Signs that Childhood is Over

  • Just one peanut butter and jelly sandwich doesn't do it anymore.
  • Driving a car doesn't always sound like fun.
  • The average ten-year-old doesn't have a clue who Bo and Luke Duke are.
  • Being bad is no longer cool.
  • You have friends who have kids.
  • Saturday mornings are for sleeping.
  • You are taller than the slide at the McDonald's playland.
  • Your parents' jokes are now funny.
  • You have once said, "Whatch-you talkin' 'bout Willis?"
  • You have owned, and since disowned Michael Jackson's Thriller.
  • Christmas starts to piss you off.
  • You would rather wear your dirty clothes again, cuz mom is not there to do your laundry anymore.
  • Two words: parachute pants.
  • Naps are good.
  • Hitting girls is no longer considered flirting.
  • You have onced deemed Space Invaders as "The best game ever".
  • When you know that the machines in gas station bathrooms don't dispense balloons.
  • When things go wrong, you can't just yell, "Do-over!"
  • Playboy's Playmate of the month is younger than you.
  • The only thing in your cereal box is...cereal.
  • You actually buy scarves, gloves, and sunscreen.

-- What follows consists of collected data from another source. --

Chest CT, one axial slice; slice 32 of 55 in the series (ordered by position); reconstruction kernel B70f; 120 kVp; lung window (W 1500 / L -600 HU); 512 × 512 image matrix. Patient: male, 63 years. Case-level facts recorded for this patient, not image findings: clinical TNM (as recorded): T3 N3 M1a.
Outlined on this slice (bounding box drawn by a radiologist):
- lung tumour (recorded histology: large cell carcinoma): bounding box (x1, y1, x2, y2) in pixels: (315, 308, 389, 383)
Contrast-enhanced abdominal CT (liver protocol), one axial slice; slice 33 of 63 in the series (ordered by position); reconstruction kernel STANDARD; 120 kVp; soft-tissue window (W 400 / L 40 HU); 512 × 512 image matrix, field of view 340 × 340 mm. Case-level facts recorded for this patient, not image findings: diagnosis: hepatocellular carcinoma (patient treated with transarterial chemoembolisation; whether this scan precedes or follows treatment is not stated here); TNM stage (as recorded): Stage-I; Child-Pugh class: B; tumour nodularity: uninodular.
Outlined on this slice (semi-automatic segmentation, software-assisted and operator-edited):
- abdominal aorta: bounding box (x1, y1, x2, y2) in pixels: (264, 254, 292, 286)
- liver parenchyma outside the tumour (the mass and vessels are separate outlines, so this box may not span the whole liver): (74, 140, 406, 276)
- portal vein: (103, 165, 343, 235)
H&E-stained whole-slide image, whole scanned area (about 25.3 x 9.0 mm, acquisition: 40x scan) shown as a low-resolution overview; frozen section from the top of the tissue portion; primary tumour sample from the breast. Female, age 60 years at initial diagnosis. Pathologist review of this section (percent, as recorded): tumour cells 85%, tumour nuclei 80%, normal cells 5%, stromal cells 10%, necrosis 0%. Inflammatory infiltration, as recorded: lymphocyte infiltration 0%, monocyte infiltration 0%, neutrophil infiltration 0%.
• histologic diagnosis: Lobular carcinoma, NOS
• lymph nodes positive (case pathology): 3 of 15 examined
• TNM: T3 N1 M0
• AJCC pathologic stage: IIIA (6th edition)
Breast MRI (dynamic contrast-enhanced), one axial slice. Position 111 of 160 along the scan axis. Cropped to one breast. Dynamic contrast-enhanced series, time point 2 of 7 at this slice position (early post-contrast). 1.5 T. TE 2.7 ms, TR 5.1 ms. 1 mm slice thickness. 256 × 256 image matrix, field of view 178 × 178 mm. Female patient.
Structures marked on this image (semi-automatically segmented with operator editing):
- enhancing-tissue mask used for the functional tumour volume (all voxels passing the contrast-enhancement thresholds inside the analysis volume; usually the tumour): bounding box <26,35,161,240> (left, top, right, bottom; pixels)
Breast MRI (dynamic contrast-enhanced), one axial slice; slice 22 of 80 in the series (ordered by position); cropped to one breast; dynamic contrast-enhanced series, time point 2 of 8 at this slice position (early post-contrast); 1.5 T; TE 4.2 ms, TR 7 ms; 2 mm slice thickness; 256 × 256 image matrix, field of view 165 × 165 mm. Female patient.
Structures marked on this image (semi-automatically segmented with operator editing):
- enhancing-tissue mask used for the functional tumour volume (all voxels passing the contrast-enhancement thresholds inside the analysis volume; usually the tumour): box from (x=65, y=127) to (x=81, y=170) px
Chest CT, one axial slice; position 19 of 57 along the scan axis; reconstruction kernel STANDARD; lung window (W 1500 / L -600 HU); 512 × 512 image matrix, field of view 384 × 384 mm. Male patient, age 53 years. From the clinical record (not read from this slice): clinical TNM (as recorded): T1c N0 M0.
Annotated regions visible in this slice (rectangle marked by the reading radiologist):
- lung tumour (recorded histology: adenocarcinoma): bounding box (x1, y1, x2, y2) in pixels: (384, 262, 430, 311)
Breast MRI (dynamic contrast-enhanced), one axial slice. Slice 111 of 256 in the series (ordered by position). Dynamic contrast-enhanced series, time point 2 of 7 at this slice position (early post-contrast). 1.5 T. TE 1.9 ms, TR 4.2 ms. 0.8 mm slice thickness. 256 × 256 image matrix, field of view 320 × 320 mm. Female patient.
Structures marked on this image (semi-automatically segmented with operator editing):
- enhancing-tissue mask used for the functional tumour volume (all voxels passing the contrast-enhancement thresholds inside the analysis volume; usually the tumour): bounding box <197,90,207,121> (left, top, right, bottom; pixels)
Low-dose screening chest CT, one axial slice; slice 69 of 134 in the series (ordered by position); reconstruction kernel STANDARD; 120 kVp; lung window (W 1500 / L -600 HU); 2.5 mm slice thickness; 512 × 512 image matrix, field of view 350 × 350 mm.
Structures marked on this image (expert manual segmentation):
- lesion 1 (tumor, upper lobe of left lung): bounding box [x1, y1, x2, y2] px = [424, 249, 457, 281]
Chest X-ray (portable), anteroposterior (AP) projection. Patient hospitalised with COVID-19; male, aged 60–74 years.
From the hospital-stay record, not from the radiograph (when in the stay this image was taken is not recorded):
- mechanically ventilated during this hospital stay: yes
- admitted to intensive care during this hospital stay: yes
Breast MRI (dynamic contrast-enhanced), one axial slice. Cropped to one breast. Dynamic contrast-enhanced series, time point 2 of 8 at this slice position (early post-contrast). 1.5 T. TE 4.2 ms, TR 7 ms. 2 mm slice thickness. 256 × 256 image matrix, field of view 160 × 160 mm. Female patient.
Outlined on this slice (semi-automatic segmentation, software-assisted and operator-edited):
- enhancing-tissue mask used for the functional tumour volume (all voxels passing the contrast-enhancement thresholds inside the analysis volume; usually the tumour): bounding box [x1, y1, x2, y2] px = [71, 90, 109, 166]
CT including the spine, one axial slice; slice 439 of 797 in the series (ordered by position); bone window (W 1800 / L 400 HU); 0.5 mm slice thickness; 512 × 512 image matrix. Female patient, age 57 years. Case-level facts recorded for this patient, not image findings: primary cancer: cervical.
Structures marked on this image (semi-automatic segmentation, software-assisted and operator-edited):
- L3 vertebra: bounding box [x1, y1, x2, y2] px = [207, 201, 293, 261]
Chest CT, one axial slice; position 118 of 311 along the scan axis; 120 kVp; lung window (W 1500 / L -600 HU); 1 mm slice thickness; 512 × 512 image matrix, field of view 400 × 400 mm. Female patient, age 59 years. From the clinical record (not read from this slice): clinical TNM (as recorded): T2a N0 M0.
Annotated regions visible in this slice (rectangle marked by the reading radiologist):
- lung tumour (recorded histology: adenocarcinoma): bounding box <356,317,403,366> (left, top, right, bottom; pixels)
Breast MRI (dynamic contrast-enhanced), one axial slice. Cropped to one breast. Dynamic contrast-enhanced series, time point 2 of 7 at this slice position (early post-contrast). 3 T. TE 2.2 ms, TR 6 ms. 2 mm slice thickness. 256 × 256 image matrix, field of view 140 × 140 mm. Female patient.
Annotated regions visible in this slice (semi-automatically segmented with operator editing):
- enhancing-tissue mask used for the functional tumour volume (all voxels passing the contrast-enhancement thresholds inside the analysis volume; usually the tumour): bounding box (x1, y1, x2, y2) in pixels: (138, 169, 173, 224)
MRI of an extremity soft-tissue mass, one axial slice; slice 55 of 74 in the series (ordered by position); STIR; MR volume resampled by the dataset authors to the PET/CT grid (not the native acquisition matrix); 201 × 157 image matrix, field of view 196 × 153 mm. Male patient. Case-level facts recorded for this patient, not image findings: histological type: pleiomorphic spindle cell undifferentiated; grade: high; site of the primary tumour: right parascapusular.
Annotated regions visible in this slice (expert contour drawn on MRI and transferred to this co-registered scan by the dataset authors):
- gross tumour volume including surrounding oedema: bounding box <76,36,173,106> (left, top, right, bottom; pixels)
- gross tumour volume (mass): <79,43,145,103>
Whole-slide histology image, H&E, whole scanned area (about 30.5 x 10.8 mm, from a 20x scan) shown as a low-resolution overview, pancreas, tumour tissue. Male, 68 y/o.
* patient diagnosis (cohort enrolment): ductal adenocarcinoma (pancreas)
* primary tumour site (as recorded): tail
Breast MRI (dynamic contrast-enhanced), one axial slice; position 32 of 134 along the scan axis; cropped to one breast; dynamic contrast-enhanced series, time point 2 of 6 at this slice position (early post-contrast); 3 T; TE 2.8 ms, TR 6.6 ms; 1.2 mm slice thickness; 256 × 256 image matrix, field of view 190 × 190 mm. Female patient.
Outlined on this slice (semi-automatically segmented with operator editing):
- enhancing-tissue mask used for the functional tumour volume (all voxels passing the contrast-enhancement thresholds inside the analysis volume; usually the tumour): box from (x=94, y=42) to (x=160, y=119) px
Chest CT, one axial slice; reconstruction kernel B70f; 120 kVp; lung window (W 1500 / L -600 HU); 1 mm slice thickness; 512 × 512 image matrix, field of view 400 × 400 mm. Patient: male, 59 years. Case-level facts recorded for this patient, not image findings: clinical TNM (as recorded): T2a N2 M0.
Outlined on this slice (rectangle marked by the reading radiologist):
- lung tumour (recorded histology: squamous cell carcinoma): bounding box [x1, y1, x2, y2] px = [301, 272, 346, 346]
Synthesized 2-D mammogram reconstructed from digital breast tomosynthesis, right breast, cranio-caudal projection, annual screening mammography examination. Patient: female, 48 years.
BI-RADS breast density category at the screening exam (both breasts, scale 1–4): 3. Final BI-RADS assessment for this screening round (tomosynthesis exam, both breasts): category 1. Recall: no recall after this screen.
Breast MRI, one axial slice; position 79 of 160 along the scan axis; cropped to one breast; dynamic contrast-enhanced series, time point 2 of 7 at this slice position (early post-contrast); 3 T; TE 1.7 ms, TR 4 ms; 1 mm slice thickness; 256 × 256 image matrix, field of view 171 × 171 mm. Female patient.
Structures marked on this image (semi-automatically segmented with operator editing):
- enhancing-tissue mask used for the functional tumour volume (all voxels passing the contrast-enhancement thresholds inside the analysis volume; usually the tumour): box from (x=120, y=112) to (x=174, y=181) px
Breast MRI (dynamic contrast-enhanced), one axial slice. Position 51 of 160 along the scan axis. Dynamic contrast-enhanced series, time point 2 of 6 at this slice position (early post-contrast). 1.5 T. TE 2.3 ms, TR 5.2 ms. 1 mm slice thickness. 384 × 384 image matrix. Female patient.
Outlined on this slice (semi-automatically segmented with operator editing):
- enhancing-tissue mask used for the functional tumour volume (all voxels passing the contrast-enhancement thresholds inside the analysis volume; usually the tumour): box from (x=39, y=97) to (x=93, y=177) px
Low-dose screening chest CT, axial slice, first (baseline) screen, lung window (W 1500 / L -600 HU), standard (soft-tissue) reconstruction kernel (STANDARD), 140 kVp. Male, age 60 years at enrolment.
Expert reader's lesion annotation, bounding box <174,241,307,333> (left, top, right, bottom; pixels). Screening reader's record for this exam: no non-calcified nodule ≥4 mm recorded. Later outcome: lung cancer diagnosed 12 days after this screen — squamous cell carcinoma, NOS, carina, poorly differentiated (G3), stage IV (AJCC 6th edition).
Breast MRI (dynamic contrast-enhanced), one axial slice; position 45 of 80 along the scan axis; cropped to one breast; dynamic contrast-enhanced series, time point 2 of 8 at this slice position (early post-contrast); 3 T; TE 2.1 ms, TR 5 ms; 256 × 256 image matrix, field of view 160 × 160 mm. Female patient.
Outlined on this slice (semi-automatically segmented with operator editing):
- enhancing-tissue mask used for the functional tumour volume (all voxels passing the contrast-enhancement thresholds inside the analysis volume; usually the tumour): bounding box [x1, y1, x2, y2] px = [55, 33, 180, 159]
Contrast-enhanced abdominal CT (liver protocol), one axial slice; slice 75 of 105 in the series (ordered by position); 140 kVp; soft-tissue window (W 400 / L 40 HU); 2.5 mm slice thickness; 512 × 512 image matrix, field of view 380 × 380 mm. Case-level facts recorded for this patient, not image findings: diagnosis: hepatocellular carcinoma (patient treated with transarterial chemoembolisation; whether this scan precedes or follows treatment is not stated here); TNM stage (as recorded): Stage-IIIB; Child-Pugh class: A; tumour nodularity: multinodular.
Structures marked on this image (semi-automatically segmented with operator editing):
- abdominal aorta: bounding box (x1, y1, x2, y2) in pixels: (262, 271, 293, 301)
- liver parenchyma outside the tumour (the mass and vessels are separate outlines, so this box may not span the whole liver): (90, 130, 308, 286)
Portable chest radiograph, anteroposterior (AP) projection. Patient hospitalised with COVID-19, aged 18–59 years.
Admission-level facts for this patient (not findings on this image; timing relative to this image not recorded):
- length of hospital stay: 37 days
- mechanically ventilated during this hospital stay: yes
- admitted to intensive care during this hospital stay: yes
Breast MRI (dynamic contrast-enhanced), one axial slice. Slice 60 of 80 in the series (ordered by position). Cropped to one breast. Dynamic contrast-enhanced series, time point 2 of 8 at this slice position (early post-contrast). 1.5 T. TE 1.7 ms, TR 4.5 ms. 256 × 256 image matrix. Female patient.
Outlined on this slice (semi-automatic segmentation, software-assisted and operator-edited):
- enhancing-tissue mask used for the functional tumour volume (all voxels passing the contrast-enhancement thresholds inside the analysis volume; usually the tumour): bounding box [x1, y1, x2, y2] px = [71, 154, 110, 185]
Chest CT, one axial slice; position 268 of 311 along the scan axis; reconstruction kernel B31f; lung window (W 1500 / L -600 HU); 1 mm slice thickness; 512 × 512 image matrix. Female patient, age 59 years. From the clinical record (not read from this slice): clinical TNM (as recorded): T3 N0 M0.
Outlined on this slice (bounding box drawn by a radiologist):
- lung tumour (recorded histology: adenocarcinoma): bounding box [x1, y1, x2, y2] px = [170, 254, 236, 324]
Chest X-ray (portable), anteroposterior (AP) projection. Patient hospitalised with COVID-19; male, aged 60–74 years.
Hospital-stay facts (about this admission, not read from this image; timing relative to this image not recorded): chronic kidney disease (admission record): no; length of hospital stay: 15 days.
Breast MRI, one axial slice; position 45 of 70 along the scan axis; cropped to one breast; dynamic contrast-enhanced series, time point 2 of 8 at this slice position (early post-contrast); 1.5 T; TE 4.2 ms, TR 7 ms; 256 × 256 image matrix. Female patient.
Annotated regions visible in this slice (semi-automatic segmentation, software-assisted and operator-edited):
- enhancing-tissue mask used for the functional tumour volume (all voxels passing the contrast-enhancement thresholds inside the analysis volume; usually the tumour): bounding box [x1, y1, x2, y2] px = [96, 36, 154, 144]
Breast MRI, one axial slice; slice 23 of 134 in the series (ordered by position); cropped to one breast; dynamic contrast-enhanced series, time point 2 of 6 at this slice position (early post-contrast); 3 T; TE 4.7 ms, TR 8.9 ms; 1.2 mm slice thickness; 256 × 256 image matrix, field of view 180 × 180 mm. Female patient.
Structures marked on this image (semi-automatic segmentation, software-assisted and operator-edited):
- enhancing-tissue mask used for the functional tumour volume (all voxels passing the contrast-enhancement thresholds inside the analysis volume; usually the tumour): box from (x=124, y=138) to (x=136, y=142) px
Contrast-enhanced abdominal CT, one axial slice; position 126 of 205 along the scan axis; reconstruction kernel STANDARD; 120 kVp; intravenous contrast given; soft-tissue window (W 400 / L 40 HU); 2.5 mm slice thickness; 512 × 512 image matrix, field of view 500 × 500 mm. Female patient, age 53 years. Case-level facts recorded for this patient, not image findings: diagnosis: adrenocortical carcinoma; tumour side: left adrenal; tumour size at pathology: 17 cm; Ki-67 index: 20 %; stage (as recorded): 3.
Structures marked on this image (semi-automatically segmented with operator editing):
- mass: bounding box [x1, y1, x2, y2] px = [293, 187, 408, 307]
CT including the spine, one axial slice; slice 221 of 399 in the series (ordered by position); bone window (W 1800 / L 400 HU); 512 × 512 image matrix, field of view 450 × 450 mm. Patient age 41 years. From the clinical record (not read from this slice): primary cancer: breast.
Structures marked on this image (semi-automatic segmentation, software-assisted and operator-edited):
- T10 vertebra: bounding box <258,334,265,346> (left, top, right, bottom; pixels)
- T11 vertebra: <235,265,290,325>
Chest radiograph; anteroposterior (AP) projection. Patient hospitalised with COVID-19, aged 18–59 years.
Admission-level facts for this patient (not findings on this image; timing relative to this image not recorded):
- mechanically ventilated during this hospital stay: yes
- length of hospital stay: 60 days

  • Your idea of fun parties now include Chips 'n' Salsa and Snapple.
  • You leave concerts and ballgames early to beat the crowd.
  • You WANT clothes for Christmas.
  • You don't want a Camaro becuase of the insurance premiums.
  • You remember when Saturday Night Live was funny.
  • You've bought an album on vinyl.
  • You remember seeing Star Wars when it first came out.
  • You read the "if you were born on this day in 1976 you are of legal age to buy alcohol" sign at the liquor store and recall attending a high school dance on that date.
  • You look in the surveillance camera monitor at the convenience store, wonder who that guy is standing at the counter with the bald spot, and then realize it is a shot of you from behind.